Caldeira Daniel, Vaz-Carneiro António, Costa João
Laboratório de Farmacologia Clínica e Terapêutica. Faculdade de Medicina. Universidade de Lisboa. Lisboa. Portugal. Unidade de Farmacologia Clínica. Instituto de Medicina Molecular. Faculdade de Medicina. Universidade de Lisboa. Lisboa. Portugal. Serviço de Cardiologia. Hospital Garcia de Orta. Almada. Portugal.
Centro de Estudos de Medicina Baseada na Evidência. Faculdade de Medicina. Universidade de Lisboa. Lisboa. Portugal. Centro Colaborador Português da Rede Cochrane Iberoamericana. Lisboa. Portugal.
Acta Med Port. 2014 May-Jun;27(3):284-6. doi: 10.20344/amp.5550. Epub 2014 Jun 30.

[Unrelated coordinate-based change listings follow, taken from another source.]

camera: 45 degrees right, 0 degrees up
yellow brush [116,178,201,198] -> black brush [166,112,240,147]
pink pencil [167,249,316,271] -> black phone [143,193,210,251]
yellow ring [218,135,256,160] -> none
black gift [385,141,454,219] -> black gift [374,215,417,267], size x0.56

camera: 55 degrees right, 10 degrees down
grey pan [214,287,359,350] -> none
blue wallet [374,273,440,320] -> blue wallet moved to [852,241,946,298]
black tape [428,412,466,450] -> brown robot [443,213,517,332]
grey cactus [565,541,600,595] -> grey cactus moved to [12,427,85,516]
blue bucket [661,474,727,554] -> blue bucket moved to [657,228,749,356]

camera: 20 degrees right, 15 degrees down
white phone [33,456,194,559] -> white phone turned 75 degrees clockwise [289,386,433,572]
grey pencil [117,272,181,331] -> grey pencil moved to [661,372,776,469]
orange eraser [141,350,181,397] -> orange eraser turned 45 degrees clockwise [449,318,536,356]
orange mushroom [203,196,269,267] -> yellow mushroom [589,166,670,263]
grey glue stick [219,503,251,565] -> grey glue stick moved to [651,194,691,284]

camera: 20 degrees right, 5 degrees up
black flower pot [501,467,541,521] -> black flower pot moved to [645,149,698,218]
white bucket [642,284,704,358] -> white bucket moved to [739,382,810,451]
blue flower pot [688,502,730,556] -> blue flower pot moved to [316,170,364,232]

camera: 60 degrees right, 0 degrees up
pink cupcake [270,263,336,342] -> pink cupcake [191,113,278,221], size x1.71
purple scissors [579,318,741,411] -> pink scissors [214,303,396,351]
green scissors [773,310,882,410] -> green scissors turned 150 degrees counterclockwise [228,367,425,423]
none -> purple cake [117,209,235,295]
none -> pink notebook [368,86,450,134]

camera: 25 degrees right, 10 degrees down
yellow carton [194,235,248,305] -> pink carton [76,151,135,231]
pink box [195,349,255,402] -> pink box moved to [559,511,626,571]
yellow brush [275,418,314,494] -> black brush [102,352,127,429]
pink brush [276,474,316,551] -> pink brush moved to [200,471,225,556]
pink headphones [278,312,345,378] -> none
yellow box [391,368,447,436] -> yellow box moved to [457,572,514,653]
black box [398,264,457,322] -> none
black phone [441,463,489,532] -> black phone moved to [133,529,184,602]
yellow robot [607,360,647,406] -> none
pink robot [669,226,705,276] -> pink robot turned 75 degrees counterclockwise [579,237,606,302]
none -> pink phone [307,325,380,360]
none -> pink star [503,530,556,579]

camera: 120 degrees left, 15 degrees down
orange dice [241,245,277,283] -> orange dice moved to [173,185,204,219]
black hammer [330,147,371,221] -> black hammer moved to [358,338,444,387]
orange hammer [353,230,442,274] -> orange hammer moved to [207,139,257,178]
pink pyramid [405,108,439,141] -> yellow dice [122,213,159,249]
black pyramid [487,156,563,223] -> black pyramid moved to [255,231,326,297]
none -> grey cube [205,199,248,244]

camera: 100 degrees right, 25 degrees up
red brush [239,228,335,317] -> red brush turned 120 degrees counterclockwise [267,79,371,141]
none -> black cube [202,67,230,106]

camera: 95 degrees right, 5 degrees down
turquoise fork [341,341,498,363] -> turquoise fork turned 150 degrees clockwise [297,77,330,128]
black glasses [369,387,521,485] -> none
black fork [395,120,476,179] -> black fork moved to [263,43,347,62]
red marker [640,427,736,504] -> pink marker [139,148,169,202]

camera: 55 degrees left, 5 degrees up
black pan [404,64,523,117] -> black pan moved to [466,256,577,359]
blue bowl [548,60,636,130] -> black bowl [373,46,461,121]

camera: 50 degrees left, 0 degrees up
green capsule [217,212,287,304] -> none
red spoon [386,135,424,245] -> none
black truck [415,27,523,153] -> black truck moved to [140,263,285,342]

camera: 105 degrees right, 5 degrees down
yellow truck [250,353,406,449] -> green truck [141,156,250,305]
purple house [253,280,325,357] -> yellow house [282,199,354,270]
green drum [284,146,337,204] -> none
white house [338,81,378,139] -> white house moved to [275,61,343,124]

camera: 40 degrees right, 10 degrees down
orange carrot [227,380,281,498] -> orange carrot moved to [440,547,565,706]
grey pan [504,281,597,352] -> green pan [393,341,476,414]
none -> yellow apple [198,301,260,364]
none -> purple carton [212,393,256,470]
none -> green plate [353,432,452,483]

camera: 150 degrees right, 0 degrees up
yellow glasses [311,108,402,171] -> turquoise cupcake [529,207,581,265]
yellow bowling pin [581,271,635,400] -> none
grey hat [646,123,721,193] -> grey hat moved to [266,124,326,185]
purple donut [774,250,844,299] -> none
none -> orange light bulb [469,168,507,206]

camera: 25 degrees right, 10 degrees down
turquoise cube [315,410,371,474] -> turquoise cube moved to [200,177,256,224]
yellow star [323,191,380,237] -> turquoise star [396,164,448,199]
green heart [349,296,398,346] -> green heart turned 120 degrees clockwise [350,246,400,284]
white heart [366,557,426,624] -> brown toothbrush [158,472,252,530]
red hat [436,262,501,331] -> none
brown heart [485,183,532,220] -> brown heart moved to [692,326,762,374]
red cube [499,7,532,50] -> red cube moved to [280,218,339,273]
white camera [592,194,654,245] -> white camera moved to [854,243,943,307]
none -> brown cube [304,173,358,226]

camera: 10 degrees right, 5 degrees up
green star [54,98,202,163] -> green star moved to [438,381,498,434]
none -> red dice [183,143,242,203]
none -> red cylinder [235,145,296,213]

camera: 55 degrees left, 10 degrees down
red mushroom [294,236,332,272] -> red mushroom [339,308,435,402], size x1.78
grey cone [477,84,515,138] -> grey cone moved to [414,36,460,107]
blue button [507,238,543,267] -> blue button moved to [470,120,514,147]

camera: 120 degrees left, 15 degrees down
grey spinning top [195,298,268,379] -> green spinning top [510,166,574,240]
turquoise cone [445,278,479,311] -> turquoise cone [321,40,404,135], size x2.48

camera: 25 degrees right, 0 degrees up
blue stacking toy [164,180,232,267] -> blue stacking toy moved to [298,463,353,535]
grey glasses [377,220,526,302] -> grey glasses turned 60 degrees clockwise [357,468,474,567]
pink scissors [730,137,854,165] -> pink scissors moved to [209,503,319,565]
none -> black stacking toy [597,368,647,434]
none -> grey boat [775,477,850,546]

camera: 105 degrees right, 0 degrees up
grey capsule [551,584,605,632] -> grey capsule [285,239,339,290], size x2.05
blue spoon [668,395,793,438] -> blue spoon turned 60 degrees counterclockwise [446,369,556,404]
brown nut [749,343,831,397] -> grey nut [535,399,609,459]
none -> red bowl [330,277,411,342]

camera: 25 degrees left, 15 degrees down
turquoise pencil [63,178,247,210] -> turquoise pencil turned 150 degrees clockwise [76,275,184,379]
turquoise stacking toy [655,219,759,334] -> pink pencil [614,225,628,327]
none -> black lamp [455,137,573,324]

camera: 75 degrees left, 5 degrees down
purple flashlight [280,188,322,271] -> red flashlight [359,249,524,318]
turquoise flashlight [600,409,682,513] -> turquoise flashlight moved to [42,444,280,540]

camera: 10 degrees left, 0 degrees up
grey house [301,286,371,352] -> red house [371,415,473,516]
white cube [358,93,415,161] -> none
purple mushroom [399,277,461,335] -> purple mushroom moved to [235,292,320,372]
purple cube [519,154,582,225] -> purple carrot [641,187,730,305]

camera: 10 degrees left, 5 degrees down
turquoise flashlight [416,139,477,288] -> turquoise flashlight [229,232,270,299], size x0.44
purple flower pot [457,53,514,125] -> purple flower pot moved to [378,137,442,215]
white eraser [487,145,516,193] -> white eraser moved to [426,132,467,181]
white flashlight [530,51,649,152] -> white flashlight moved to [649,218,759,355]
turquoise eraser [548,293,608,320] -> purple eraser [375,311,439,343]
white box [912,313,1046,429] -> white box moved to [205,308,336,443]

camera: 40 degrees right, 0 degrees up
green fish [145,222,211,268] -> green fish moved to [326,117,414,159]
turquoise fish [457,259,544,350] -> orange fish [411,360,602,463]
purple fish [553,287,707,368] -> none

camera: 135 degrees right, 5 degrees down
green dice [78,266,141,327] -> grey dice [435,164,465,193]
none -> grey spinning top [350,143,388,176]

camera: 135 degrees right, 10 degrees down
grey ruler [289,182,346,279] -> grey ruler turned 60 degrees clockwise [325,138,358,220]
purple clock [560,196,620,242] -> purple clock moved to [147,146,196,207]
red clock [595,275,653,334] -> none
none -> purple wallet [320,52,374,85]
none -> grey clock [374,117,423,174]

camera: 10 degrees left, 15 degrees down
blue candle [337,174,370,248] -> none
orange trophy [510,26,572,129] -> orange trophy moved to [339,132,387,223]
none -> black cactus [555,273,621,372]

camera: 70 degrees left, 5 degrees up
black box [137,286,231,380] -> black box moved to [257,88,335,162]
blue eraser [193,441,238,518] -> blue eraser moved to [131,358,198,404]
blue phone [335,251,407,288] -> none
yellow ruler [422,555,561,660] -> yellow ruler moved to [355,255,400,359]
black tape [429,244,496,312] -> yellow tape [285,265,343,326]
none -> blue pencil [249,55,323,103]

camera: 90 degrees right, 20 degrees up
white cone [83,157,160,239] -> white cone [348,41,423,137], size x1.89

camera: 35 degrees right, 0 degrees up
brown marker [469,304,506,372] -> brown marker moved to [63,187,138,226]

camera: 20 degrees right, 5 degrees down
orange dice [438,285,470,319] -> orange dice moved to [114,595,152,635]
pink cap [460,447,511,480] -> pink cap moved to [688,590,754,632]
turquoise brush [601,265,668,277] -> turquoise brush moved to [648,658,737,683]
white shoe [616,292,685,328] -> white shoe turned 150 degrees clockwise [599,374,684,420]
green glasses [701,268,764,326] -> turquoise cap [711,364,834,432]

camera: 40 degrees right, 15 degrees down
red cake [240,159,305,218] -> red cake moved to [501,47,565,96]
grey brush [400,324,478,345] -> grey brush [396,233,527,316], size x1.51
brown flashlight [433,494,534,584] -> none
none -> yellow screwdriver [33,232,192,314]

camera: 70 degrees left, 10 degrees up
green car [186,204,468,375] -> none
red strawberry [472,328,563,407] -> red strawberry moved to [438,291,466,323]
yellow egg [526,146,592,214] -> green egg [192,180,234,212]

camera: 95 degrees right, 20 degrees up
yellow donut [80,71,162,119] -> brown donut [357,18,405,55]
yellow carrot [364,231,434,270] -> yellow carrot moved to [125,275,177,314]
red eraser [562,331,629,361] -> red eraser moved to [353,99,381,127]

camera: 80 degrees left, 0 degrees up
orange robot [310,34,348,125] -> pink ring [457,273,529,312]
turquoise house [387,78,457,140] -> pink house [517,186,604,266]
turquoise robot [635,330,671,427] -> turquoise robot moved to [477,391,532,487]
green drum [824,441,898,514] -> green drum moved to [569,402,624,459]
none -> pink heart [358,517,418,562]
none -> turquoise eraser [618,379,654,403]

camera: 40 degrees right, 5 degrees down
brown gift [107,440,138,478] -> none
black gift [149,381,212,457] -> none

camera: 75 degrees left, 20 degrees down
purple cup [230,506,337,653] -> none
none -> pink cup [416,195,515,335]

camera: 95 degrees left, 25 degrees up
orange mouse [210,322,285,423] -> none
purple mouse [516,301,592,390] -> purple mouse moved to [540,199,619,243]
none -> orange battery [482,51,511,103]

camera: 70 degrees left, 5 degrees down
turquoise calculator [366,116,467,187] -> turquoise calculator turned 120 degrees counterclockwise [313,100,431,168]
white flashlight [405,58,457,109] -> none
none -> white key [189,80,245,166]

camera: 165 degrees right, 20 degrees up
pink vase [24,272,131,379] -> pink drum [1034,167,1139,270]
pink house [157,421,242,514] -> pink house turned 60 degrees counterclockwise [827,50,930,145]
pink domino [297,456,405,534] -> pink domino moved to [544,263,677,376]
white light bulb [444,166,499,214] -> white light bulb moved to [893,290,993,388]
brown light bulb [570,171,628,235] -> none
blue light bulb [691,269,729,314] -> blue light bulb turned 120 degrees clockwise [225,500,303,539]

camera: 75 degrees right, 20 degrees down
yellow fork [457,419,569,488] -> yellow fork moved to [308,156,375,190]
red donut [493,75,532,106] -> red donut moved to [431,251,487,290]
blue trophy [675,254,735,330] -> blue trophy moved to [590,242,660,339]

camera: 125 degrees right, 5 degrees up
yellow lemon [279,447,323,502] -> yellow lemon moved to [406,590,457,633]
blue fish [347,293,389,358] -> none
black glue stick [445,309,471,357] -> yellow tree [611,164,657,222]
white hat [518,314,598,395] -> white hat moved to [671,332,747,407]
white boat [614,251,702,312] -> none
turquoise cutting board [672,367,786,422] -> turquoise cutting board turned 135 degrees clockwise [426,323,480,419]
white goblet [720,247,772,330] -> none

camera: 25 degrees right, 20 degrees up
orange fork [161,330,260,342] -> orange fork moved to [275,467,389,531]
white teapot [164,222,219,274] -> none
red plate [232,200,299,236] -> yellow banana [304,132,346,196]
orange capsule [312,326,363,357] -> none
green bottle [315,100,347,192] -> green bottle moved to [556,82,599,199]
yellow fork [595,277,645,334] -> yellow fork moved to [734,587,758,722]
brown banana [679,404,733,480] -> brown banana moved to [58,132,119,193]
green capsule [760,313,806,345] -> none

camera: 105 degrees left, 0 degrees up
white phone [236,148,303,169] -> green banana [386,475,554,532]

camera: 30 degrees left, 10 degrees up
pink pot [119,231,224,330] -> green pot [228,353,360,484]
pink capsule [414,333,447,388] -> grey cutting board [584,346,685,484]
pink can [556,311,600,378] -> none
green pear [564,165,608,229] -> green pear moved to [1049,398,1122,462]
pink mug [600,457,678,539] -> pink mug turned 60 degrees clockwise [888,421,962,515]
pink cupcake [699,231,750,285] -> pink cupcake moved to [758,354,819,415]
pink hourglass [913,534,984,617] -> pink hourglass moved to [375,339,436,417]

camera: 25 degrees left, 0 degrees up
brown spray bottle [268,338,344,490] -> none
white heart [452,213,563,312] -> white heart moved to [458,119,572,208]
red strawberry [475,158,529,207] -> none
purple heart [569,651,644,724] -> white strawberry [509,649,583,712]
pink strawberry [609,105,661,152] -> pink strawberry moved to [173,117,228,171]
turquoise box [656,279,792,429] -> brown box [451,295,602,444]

Thrombotic and embolic events contribute to the morbidity and mortality associated to Chronic Heart Failure (HF). Differently from patients with atrial fibrillation (AF) and HF, in which the benefit of anticoagulation is well documented, the use of these drugs in those with HF in sinus rhythm (without AF history) is controversial. In this systematic review from the Cochrane Collaboration, the authors evaluated the benefits and risks associated with oral anticoagulation (versus placebo) in this population. Only 2 randomized controlled trials were published (one with open-label design) enrolling a total of 324 patients. The results of the meta-analysis based on the best available evidence do not support the systematic use of oral anticoagulants in patients with HF and sinus rhythm for preventing death (overall or cardiovascular) or non-fatal cardiovascular events. Furthermore the major bleeding risk was significantly increased.